Dataset entries:
········
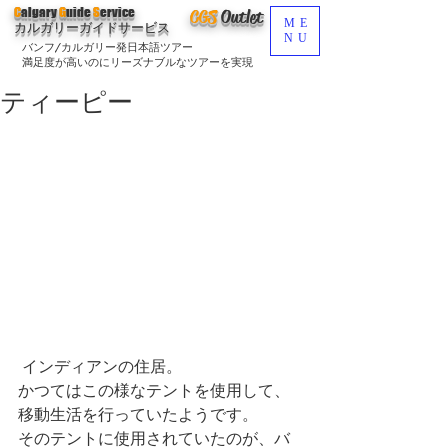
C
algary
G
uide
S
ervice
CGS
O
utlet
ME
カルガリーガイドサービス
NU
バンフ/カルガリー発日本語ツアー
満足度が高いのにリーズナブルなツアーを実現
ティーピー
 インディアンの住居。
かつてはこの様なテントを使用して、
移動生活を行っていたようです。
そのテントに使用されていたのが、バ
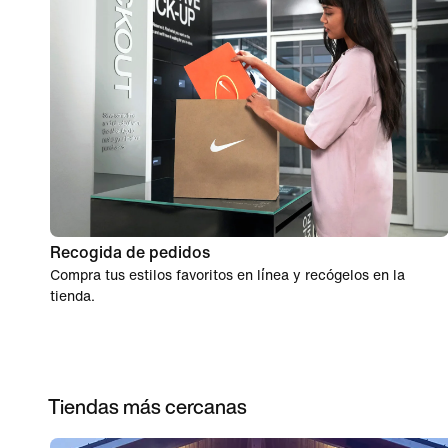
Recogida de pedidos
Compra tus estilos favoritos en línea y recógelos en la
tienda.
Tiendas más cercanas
········
> _What you are asked to do_
Please turn each line of text from all the records above into a Markdown table with two columns, Row for the row number and Line for the line itself, leaving out blank lines. Keep the pictures out of your answer.

> _Solution for this task_
| Row | Line |
|---|---|
| 1 | C |
| 2 | algary |
| 3 | G |
| 4 | uide |
| 5 | S |
| 6 | ervice |
| 7 | CGS |
| 8 | O |
| 9 | utlet |
| 10 | ME |
| 11 | カルガリーガイドサービス |
| 12 | NU |
| 13 | バンフ/カルガリー発日本語ツアー |
| 14 | 満足度が高いのにリーズナブルなツアーを実現 |
| 15 | ティーピー |
| 16 |  インディアンの住居。 |
| 17 | かつてはこの様なテントを使用して、 |
| 18 | 移動生活を行っていたようです。 |
| 19 | そのテントに使用されていたのが、バ |
| 20 | Recogida de pedidos |
| 21 | Compra tus estilos favoritos en línea y recógelos en la |
| 22 | tienda. |
| 23 | Tiendas más cercanas |